From the Department of Structural Biology, University of Pittsburgh, School of Medicine, Pittsburgh, Pennsylvania 15260, the Department of Chemistry, Pennsylvania State University, University Park, Pennsylvania 16802.
J Biol Chem. 2016 Sep 2;291(36):18967-76. doi: 10.1074/jbc.M116.740415. Epub 2016 Jul 7.
The HIV-1 envelope glycoprotein gp120 is heavily glycosylated and bears numerous high mannose sugars. These sugars can serve as targets for HIV-inactivating compounds, such as antibodies and lectins, which bind to the glycans and interfere with viral entry into the target cell.

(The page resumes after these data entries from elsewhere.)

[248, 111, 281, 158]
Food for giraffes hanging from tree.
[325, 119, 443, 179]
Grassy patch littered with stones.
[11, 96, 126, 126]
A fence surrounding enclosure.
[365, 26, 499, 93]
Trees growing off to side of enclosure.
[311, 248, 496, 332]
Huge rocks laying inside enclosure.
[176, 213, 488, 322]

We determined the 1.6 Å x-ray structure of Cyt-CVNH, a recently identified lectin from the cyanobacterium Cyanothece(7424), and elucidated its glycan specificity by NMR. The Cyt-CVNH structure and glycan recognition profile are similar to those of other CVNH proteins, with each domain specifically binding to Manα(1-2)Manα units on the D1 and D3 arms of high mannose glycans. However, in contrast to CV-N, no cross-linking and precipitation of the cross-linked species in solution was observed upon Man-9 binding, allowing, for the first time, investigation of the interaction of Man-9 with a member of the CVNH family by NMR. HIV assays showed that Cyt-CVNH is able to inhibit HIV-1 with ∼4-fold higher potency than CV-N(P51G), a stabilized version of wild type CV-N. Therefore, Cyt-CVNH may qualify as a valuable lectin for potential microbicidal use.

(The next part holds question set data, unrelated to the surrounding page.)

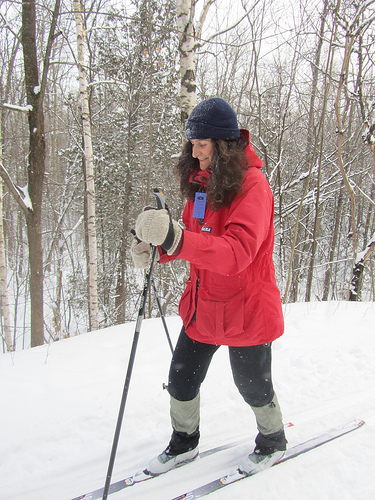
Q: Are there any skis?
A: Yes, there are skis.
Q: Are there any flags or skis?
A: Yes, there are skis.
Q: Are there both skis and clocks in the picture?
A: No, there are skis but no clocks.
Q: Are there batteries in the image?
A: No, there are no batteries.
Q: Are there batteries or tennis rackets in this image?
A: No, there are no batteries or tennis rackets.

HIV-1包膜糖蛋白gp120高度糖基化,带有大量高甘露糖。这些糖可作为HIV灭活化合物的作用靶点,如抗体和凝集素,它们与聚糖结合并干扰病毒进入靶细胞。我们确定了来自蓝细菌蓝藻(7424)的一种最近鉴定出的凝集素Cyt-CVNH的1.6 Å X射线结构,并通过核磁共振阐明了其聚糖特异性。Cyt-CVNH的结构和聚糖识别特征与其他CVNH蛋白相似,每个结构域特异性结合高甘露糖聚糖D1和D3臂上的Manα(1-2)Manα单元。然而,与CV-N不同,在结合Man-9后未观察到溶液中交联物种的交联和沉淀,这首次使得通过核磁共振研究Man-9与CVNH家族成员的相互作用成为可能。HIV检测表明,Cyt-CVNH抑制HIV-1的效力比野生型CV-N的稳定版本CV-N(P51G)高约4倍。因此,Cyt-CVNH可能是一种有价值的凝集素,有潜在的杀微生物用途。